_About this task_
Gather all lines in the entries that include the word "julho".

_Dataset records_
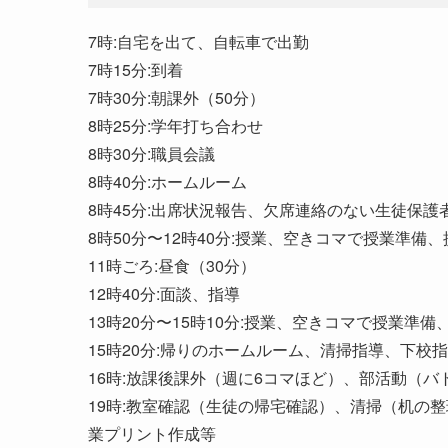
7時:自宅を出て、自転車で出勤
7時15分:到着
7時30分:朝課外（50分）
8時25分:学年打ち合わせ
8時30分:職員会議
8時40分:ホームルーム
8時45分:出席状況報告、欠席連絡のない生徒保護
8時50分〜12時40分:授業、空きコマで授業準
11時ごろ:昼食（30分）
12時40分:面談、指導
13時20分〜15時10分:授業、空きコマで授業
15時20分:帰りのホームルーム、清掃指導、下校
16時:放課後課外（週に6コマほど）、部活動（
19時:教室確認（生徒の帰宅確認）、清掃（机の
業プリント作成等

--

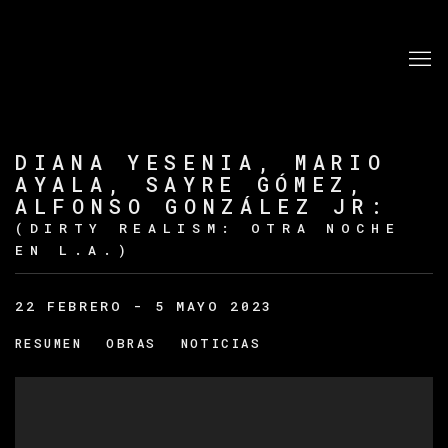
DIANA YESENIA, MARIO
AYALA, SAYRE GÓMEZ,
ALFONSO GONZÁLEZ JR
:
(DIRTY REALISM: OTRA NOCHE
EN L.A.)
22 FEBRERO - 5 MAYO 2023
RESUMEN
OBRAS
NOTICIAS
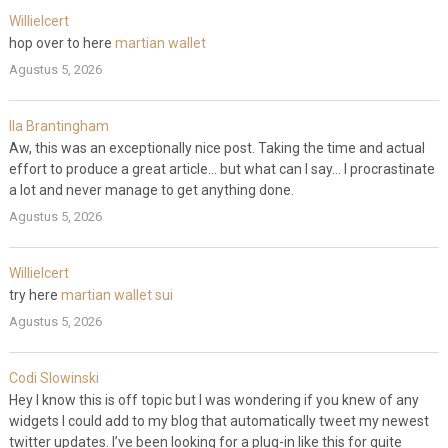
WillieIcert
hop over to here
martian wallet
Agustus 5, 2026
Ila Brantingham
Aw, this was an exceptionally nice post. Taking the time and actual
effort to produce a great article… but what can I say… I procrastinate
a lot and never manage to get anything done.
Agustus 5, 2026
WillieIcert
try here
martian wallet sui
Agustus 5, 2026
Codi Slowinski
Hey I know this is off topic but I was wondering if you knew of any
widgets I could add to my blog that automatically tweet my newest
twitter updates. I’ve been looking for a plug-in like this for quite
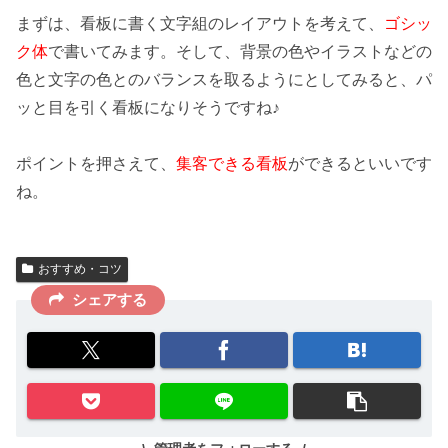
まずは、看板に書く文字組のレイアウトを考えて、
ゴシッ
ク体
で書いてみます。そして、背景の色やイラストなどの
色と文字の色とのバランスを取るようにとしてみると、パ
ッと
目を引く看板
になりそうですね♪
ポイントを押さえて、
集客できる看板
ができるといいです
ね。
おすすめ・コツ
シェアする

==

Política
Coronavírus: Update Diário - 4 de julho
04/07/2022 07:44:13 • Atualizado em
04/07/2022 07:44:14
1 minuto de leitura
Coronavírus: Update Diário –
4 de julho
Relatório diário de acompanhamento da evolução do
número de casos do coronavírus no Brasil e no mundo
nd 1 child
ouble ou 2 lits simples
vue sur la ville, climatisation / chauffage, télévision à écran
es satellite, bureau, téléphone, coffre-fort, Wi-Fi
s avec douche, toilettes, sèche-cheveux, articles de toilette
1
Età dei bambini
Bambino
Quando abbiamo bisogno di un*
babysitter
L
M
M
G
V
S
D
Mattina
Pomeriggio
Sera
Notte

_Reply_
Coronavírus: Update Diário - 4 de julho
4 de julho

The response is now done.